Our schools are planning to go back to hybrid on Feb 1 (both elementary/middle and high school), and parents are deciding whether to send their kids in person or not. I wrote up this for a community mom group, reposting it here, in case it’s helpful.
We’re staying remote. My husband and I are both professors, and have the luxury of being able to work from home this semester — much sympathy to those who are facing much harder choices. No judgement here for families who choose to go back.
A few additional thoughts (sorry for the length):
• Kevin and I are unhappy that teachers are being asked to go back before vaccinations, especially with community spread so high, the new more contagious strains arriving in America, and vaccinations around the corner for teachers
• we’re especially unhappy that communications seem really poor re: possible exemptions for in-person for high-risk teachers — just yesterday I was talking to some teachers at one of the elementary schools, and they said they hadn’t heard of anyone getting exemptions.
• I’ve also heard that there ARE some teachers staying remote, possibly because of high-risk, but it seems unconscionable to me that ALL the teachers (in both D97 and D200) don’t know exactly where they stand on that front.
• I know at least a few teachers have chosen retirement or leaving the profession rather than go back, which seems like such a tremendous loss to our community — it’s HARD and time-consuming, finding and training great teachers, and there’s a real cost, especially now, during a teacher shortage, to needing to try to find replacements
• it would seem to make much more sense to aim for third trimester, after spring break, when schools can start cracking windows for better airflow, when the warming air should help lessen the disease generally, when ongoing vaccinations should lessen community spread overall, and when teachers will hopefully all be vaccinated
• if I were on school board now, perhaps there would be more information I’d have access to that I don’t as a community member — I can’t say. I serve on the library board now, and board members read a LOT of reports that the general public doesn’t usually have in front of them, before making our decisions.
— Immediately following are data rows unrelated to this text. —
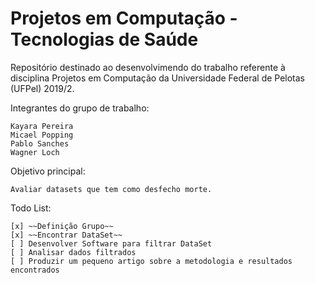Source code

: # Projetos em Computação - Tecnologias de Saúde

Repositório destinado ao desenvolvimendo do trabalho referente à disciplina Projetos em Computação da Universidade Federal de Pelotas (UFPel) 2019/2.

Integrantes do grupo de trabalho:
	
	Kayara Pereira
	Micael Popping
	Pablo Sanches
	Wagner Loch

Objetivo principal:

	Avaliar datasets que tem como desfecho morte.

Todo List:

	[x] ~~Definição Grupo~~
	[x] ~~Encontrar DataSet~~
	[ ] Desenvolver Software para filtrar DataSet
	[ ] Analisar dados filtrados
	[ ] Produzir um pequeno artigo sobre a metodologia e resultados encontrados
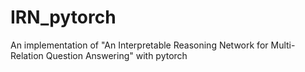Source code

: # IRN_pytorch
An implementation of "An Interpretable Reasoning Network for Multi-Relation Question Answering" with pytorch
Staff, I’m sure, read even more.
• but based on the information I have at the moment, I’m pretty sure I would have advocated for remote until the end of second trimester (I’m currently running for D200 school board, but even if I’m elected, I wouldn’t be taking office until May, when hopefully, this set of decisions will be behind us)
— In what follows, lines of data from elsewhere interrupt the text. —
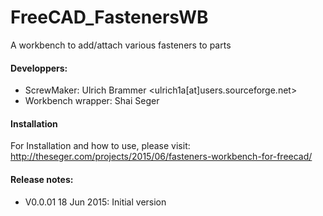 # FreeCAD_FastenersWB
A workbench to add/attach various fasteners to parts  

#### Developpers:
* ScrewMaker: Ulrich Brammer <ulrich1a[at]users.sourceforge.net>
* Workbench wrapper:  Shai Seger

#### Installation
For Installation and how to use, please visit:  
http://theseger.com/projects/2015/06/fasteners-workbench-for-freecad/

#### Release notes:
* V0.0.01  18 Jun 2015:  Initial version

 
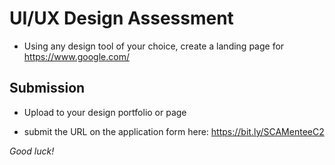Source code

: # UI/UX Design Assessment  
- Using any design tool of your choice, create a landing page for https://www.google.com/

## Submission
- Upload to your design portfolio or page 

- submit the URL on the application form here: https://bit.ly/SCAMenteeC2


*Good luck!*
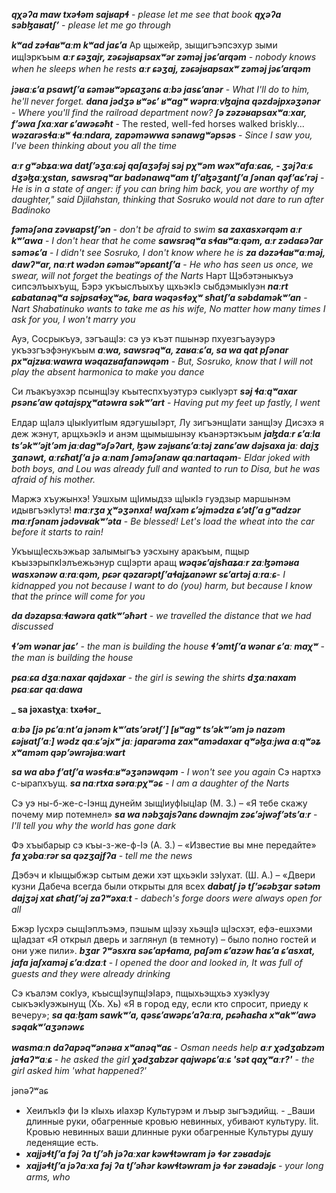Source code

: **_qχəʔa maw txəɬəm sajʁapɬ_** - _please let me see that book_
**_qχəʔa səbɮaʁatʃʼ_** - _please let me go through_

**_kʷad zəɬaʁʷaːm kʷad jaɕʼa_**
Ар щыжейр, зыщигъэпсэхур зыми ищIэркъым
**_aːr ɕəʒajr, zəɕəjʁapsaxʷər zəməj jəɕʼarqəm_** - _nobody knows when he sleeps when he rests_
**_aːr ɕəʒaj, zəɕəjʁapsaxʷ zəməj jəɕʼarqəm_**

**_jəʁaːɕʼa      psawtʃʼa      ɕəməʁʷəpɕaʒənɕ    aːbə     jasɕʼanər_** - _What I'll do to him, he'll never forget._
**_dana jədʒə ʁʷəɕʼ ʁʷagʷ wəpraːvɮajna qəzdəjpxəʒənər_** - _Where you'll find the railroad department now?_
**_ʃə zəzəʁapsaxʷaːxar, fʼəwa ʃxaːxar ɕʼawəɕəħt_** - The rested, well-fed horses walked briskly...
**_wəzarəsɬaːʁʷ ɬaːndara, zapəməwwa sənawgʷəpsəs_** - _Since I saw you, I've been thinking about you all the time_

**_aːr gʷəbʑaːwa datʃʼəʒaːɕəj qaʃaʒəfəj səj pχʷəm wəxʷafaːɕaɕ, - ʒəjʔaːɕ dʒəɮaːχstan, sawsrəqʷar badənawqʷam tʃʼaɮəʒantʃʼa ʃənan qəfʼaɕʼrəj_** - _He is in a state of anger: if you can bring him back, you are worthy of my daughter," said Djilahstan, thinking that Sosruko would not dare to run after Badinoko_

**_fəməʃəna zəvʁapstʃʼən_** - _don't be afraid to swim_
**_sa zaxasxərqəm aːr kʷʼawa_** - _I don't hear that he come_
**_sawsrəqʷa sɬaʁʷaːqəm, aːr zədaɕəʔar səməɕʼa_** - _I didn't see Sosruko, I don't know where he is_
**_za dəzəɬaʁʷaːməj, dawʔʷar, naːrt wədən ɕəməʁʷəpɕantʃʼa_** - _He who has seen us once, we swear, will not forget the beatings of the Narts_
Нарт Щэбэтэныкъуэ сипсэлъыхъущ, Бэрэ укъыслъыхъу щхьэкIэ сыбдэмыкIуэн
**_naːrt ɕabatanəqʷa səjpsaɬəχʷəɕ, bara wəqəsɬəχʷ sħatʃʼa səbdaməkʷʼan_** - _Nart Shabatinuko wants to take me as his wife, No matter how many times I ask for you, I won't marry you_

Ауэ, Сосрыкъуэ, зэгъащIэ: сэ уэ къэт пшынэр пхуезгъауэурэ укъэзгъэфэнукъым
**_aːwa, sawsrəqʷa, zaʁaːɕʼa, sa wa qat pʃənar pxʷajzʁaːwawra wəqazʁafanəwqəm_** - _But, Sosruko, know that I will not play the absent harmonica to make you dance_

Си лъакъуэхэр псынщIэу къытеспхъуэтурэ сыкIуэрт
**_səj ɬaːqʷaxar psənɕʼaw qətajspχʷatəwra səkʷʼart_** - _Having put my feet up fastly, I went_

Елдар щIалэ цIыкIуитIым ядэгушыIэрт, Лу зигъэнщIати занщIэу Дисэхэ я деж жэнут, арщхьэкIэ и анэм щымышынэу къанэртэкъым
**_jaɮdaːr ɕʼaːla tsʼəkʷʼəjtʼəm jaːdagʷəʃəʔart, ɮəw zəjʁanɕʼaːtəj zanɕʼaw dəjsaxa jaː dajʒ ʒanəwt, aːrɕħatʃʼa jə aːnam ʃəməʃənaw qaːnartaqəm_**- _Eldar joked with both boys, and Lou was already full and wanted to run to Disa, but he was afraid of his mother._

Маржэ хъужынхэ! Уэшхым щIимыдзэ щIыкIэ гуэдзыр маршынэм идывгъэкIутэ!
**_maːrʒa χʷəʒənxa! waʃxəm ɕʼəjmədza ɕʼətʃʼa gʷadzər maːrʃənam jədəvʁakʷʼəta_** - _Be blessed! Let's load the wheat into the car before it starts to rain!_

УкъыщIесхьэжьар залымыгъэ уэсхыну аракъым, пщыр къызэрыпкIэлъежьэнур сщIэрти аращ
**_wəqəɕʼajsħaʑaːr zaːɮəməʁa wasxənəw aːraːqəm, pɕər qəzarəptʃʼaɬajʑanəwr sɕʼartəj aːraːɕ_**- _I kidnapped you not because I want to do (you) harm, but because I know that the prince will come for you_

**_da dəzapsaːɬawəra qatkʷʼəħərt_** - _we travelled the distance that we had discussed_

**_ɬʼəm wənar jaɕʼ_** - _the man is building the house_
**_ɬʼəmtʃʼa wənar ɕʼaː maχʷ_** - _the man is building the house_

**_pɕaːɕa dʒaːnaxar qajdəxar_** - _the girl is sewing the shirts_
**_dʒaːnaxam pɕaːɕar qaːdawa_**

**_ sa jəxastχaː txəɬər_**


**_aːbə [jə pɕʼaːntʼa jənəm kʷʼatsʼərətʃʼ] [ʁʷagʷ tsʼəkʷʼəm jə nazəm ɕəjʁatʃʼaː] wədz qaːɕʼəjxʷ jaː japarəma zaxʷamədaxar qʷəɮaːjwa aːqʷəʑ xʷaməm qəpʼəwrəjʁaːwart_**

**_sa wa abə fʼatʃʼa wəsɬaːʁʷəʒənəwqəm_** - _I won't see you again_
Сэ нартхэ с-ырапхъущ.
**_sa naːrtxa səraːpχʷəɕ_** - _I am a daughter of the Narts_

Сэ уэ ны-б-же-с-Iэнщ дунейм зыщIиуфIыцIар (М. З.) – «Я тебе скажу почему мир потемнел»
**_sa wa nəbʒajsʔanɕ dəwnajm zəɕʼəjwəfʼətsʼaːr_** - _I'll tell you why the world has gone dark_

Фэ хъыбарыр сэ къы-з-же-ф-Iэ (А. З.) – «Известие вы мне передайте»
**_fa χəbaːrər sa qəzʒajfʔa_** - _tell me the news_

Дэбэч и кIыщыбжэр сытым дежи хэт щхьэкIи зэIухат. (Ш. А.) – «Двери кузни Дабеча всегда были открыты для всех
**_dabatʃ jə tʃʼəɕəbʒar sətəm dajʒəj xat ɕħatʃʼəj zaʔʷəxaːt_** - _dabech's forge doors were always open for all_

Бжэр Iусхрэ сыщIэплъэмэ, пэшым щIэзу хьэщIэ щIэсхэт, ефэ-ешхэми щIадзат «Я открыл дверь и заглянул (в темноту) – было полно гостей и они уже пили».
**_bʒar ʔʷəsxra səɕʼapɬama, paʃəm ɕʼazəw ħaɕʼa ɕʼasxat, jafa jaʃxaməj ɕʼaːdzaːt_** - _I opened the door and looked in, It was full of guests and they were already drinking_

Сэ къалэм сокIуэ, къысщIэупщIэIарэ, пщыхьэщхьэ хуэкIуэу сыкъэкIуэжынущ (Хь. Хь) «Я в город еду, если кто спросит, приеду к вечеру»;
**_sa qaːɮam sawkʷʼa, qəsɕʼawəpɕʼaʔaːra, pɕəħaɕħa xʷakʷʼawə səqakʷʼaʒənəwɕ_**

**_wasmaːn daʔapəqʷənəʁa xʷanəqʷaɕ_** - _Osman needs help_
**_aːr χədʒabzəm jaɬaʔʷaːɕ_** - _he asked the girl_
**_χədʒabzər qajwəpɕʼaːɕ 'sət qaχʷaːr?'_** - _the girl asked him 'what happened?'_   

jənəʔʷaɕ

- ХеилъкIэ фи Iэ кIыхь иIахэр Культурэм и лъыр зыгъэдийщ. - _Ваши длинные руки, обагренные кровью невинных, убивают культуру. lit. Кровью невинных ваши длинные руки обагренные Культуры душу леденящие есть.
- **_xajjəɬtʃʼa fəj ʔa tʃʼəħ jəʔaːxar kəwɬtəwram jə ɬər zəʁadəjɕ_**
- **_xajjəɬtʃʼa jəʔaːxa fəj ʔa tʃʼəħər kəwɬtəwram jə ɬər zəʁadəjɕ_** - _your long arms, who_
• especially since moving back to hybrid also means displacing Hepzibah and thereby forcing parents into sending kids back who might have chosen remote + Hepzibah [editing to note, per comments elsewhere, that I was mistaken here somewhat — there will be Hepzibah, including for full remote, but likely in a much more restricted form than what we’ve had up ’til now]
• I’m also concerned, on the community front, that the largest push for going back to in-person has been from white parents, and that Black and hispanic parents are much more likely to keep their kids remote (unsurprising, given how much harder hit those communities have been — one of my own Black college students had lost four family members in New Orleans by last April)
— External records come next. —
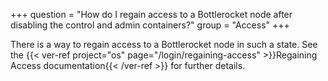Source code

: +++
question = "How do I regain access to a Bottlerocket node after disabling the control and admin containers?"
group = "Access"
+++

There is a way to regain access to a Bottlerocket node in such a state.
See the {{< ver-ref project="os" page="/login/regaining-access" >}}Regaining Access documentation{{< /ver-ref >}} for further details.
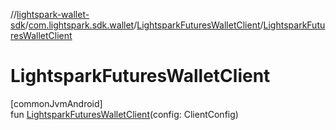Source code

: //[lightspark-wallet-sdk](../../../index.md)/[com.lightspark.sdk.wallet](../index.md)/[LightsparkFuturesWalletClient](index.md)/[LightsparkFuturesWalletClient](-lightspark-futures-wallet-client.md)

# LightsparkFuturesWalletClient

[commonJvmAndroid]\
fun [LightsparkFuturesWalletClient](-lightspark-futures-wallet-client.md)(config: ClientConfig)
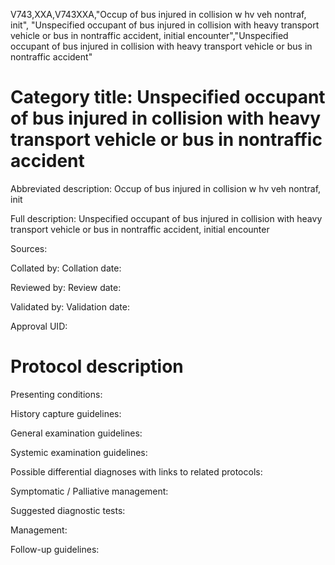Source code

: V743,XXA,V743XXA,"Occup of bus injured in collision w hv veh nontraf, init", "Unspecified occupant of bus injured in collision with heavy transport vehicle or bus in nontraffic accident, initial encounter","Unspecified occupant of bus injured in collision with heavy transport vehicle or bus in nontraffic accident"
# Category title: Unspecified occupant of bus injured in collision with heavy transport vehicle or bus in nontraffic accident

Abbreviated description: Occup of bus injured in collision w hv veh nontraf, init

Full description: Unspecified occupant of bus injured in collision with heavy transport vehicle or bus in nontraffic accident, initial encounter

Sources:

Collated by:
Collation date:

Reviewed by:
Review date:

Validated by:
Validation date:

Approval UID:

# Protocol description

Presenting conditions:

History capture guidelines:

General examination guidelines:

Systemic examination guidelines:

Possible differential diagnoses with links to related protocols:

Symptomatic / Palliative management:

Suggested diagnostic tests:

Management:

Follow-up guidelines:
• I’m frustrated that some of the push for going back seems to have been motivated by concern for equity, and educational losses for Black and other marginalized students — it’s an admirable motivation, but going back now, with a much higher percentage of white kids returning, will only exacerbate those equity issues
• I’m concerned that teachers will find it exceptionally difficult to teach their remote students as effectively while also managing in-person students simultaneously
• for our own family, I’m a little less risk-averse than my husband; he’s very firm on keeping them home for the rest of the year, and I would probably be all right with them going back after spring break, especially my 8th grader, who is really having a tough time with the lack of socialization, struggling with motivating to do her work, get out of bed, etc.
• but Kevin’s probably right; he usually is on this kind of thing. (He’s a math professor, and statistical analysis is more his thing than mine.) Any academic losses our daughter should be able to make up in the fall, and if she spends some extra days in bed watching YouTube this spring, even if it makes ME a little stressed out knowing she’s doing that, that’s not as important as her health.
• I’m particularly concerned from talking to my pediatrician friend and doctor siblings about the long-term lung and heart effects of COVID on children. I don’t want to be a scaremonger, especially because mostly, we just don’t know. But that’s kind of the point — we don’t know, and just because kids are asymptomatic or have light symptoms (the sniffles), that doesn’t mean there aren’t some serious long-term effects.
• my kids aren’t athletic at all, but if they were passionate about athletics, I’d be particularly concerned, given the extra strain on the heart; pediatricians are now being asked to do screenings for heart issues that they hadn’t been asked to do before — to me, that’s a sign that there’s something to be careful about
• they’re testing a pediatric vaccine for 12+ now. And the testing for younger kids (5-12) is starting soon, hopefully this spring. I’m REALLY hoping that they have at least the high-school-age vaccine tested and approved before the fall.